Credit: Reuters/Giorgio Benvenuti
By Deepa Babington
PERUGIA, Italy |
Sat Sep 24, 2011 11:18am EDT
PERUGIA, Italy (Reuters) - An Italian prosecutor attacked on Saturday the "embarrassing" work of forensic experts who discredited evidence used to convict American student Amanda Knox for the murder of her British housemate.
Wrapping up the prosecution's case in Knox's appeals trial, prosecutor Manuela Comodi launched a vigorous defense of DNA evidence used in the trial, holding up a white bra in court at one stage to make her point.
Knox, a 24-year-old from Seattle, is serving a 26-year term after being found guilty of murdering Meredith Kercher during a drug-fueled sex game.
The English exchange student's body was found in 2007 in the apartment the two shared in Perugia, a university town in the Umbrian hills. Knox's former Italian boyfriend Raffaele Sollecito was jailed for 25 years for taking part in the murder.
Much of Knox's appeals trial has focused on a review by forensic experts. This shed doubt on DNA evidence found on Kercher's bra clasp and a knife identified as the murder weapon, boosting the American's hopes of being freed.
As the trial nears its end, prosecutors have argued there is more than enough damning evidence against Knox and blamed the media for portraying her as a victim of a botched justice system.
Comodi focused her attack on Saturday on the credibility of the experts behind the review. She said they were unwilling to embrace new technologies and had little field experience.
"Would you entrust the marriage of your only daughter to a cook who knew all the recipes by heart but has never cooked?" Comodi asked the panel of lay and professional judges.
She then tried meticulously to tear the report apart, including its conclusion that traces of Sollecito's DNA found on Kercher's bra clasp could have been due to contamination.
If contamination had occurred, DNA belonging to others would also have been found on the clasp, Comodi argued.
A claim that Sollecito's DNA could have made its way on to the clasp because it was on Knox's underwear that was washed together with Kercher's bra seemed highly improbable given the laundry was washed at a high temperature, she argued.
Pulling out a white bra from her bag, Comodi said Sollecito's DNA ended up on the clasp when he pulled one end of Kercher's bra strap and cut off the bra with his other hand.

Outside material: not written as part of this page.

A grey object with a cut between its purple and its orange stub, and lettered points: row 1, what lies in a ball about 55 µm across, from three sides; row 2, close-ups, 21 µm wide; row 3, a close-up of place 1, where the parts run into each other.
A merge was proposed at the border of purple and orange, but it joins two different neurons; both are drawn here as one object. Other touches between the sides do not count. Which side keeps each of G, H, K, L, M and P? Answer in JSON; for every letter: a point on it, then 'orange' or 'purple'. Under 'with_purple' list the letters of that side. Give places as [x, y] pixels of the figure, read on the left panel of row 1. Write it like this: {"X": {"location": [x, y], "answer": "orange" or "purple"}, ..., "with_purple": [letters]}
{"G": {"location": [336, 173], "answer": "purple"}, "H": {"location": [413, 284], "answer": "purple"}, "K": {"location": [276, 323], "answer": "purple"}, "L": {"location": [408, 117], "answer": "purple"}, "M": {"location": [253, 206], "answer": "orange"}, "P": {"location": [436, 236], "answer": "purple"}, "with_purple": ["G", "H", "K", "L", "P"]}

She also attacked the review's contention that traces of starch found on the knife identified as the murder weapon suggested it had not been washed, which in turn meant that it could not have been used to murder Kercher.

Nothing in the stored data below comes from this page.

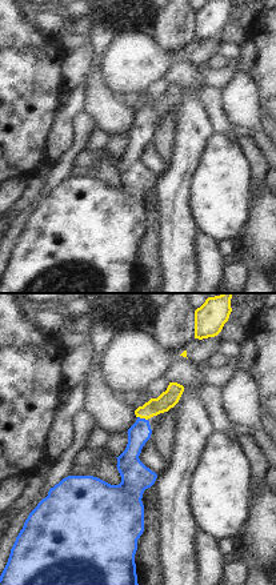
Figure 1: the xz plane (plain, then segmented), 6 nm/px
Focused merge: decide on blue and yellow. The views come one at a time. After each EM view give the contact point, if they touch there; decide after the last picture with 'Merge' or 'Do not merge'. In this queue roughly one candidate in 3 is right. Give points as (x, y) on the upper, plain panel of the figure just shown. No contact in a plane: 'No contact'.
Touches blue at (143, 120).

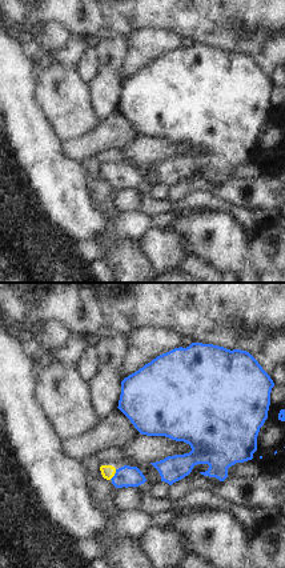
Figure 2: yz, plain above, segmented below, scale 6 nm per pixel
Touches blue at (115, 176).

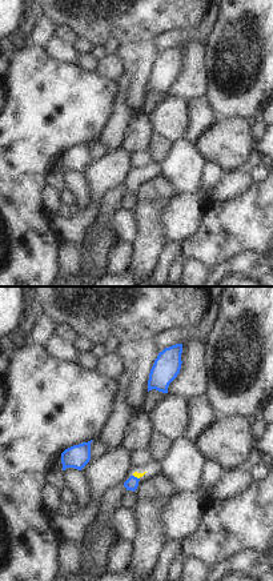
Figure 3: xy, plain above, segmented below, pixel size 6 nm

Comodi, however, argued that the knife was "spotlessly clean" and that the traces of starch stemmed not from cutting potatoes or bread but from talc in gloves used by police.
Her hair in a pony tail, Knox -- flanked by her lawyers and a prison official -- listened without displaying emotion during the prosecution's arguments. An equally impassive Sollecito sat a few places away in the courtroom.

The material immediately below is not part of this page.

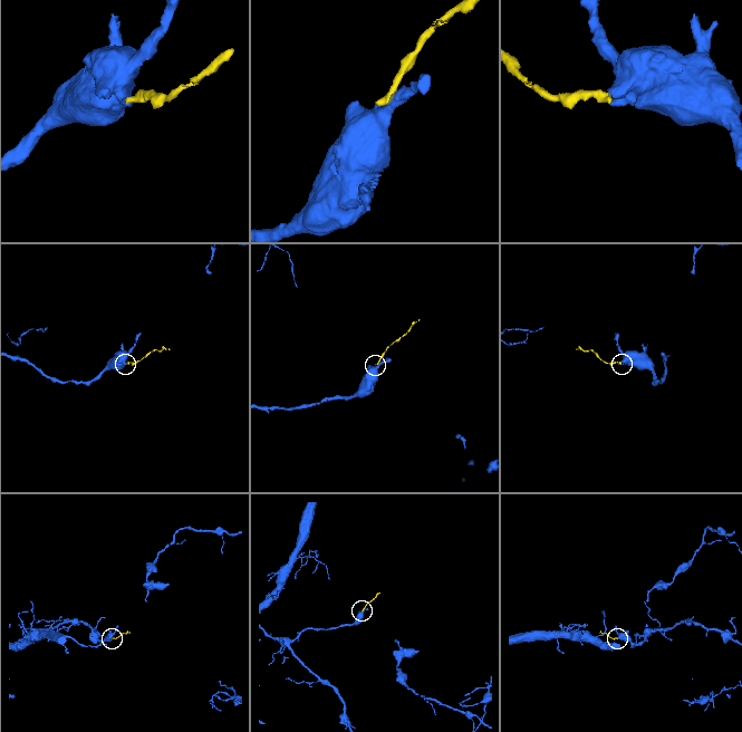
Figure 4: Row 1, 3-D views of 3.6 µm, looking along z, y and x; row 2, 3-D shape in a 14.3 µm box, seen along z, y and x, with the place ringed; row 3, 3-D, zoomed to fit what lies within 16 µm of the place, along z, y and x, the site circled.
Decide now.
Merge.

The court is expected to hear on Monday from lawyers for Kercher's family and Patrick Lumumba, a Congolese bar owner Knox had accused of committing the murder.
A verdict in the appeals trial is expected after concluding arguments from the defense at the end of next week, nearly four years after the murder stunned Italy.
Rudy Guede, an Ivorian drifter with a criminal record, is also serving time for taking part in Kercher's murder.
All three found guilty have maintained their innocence.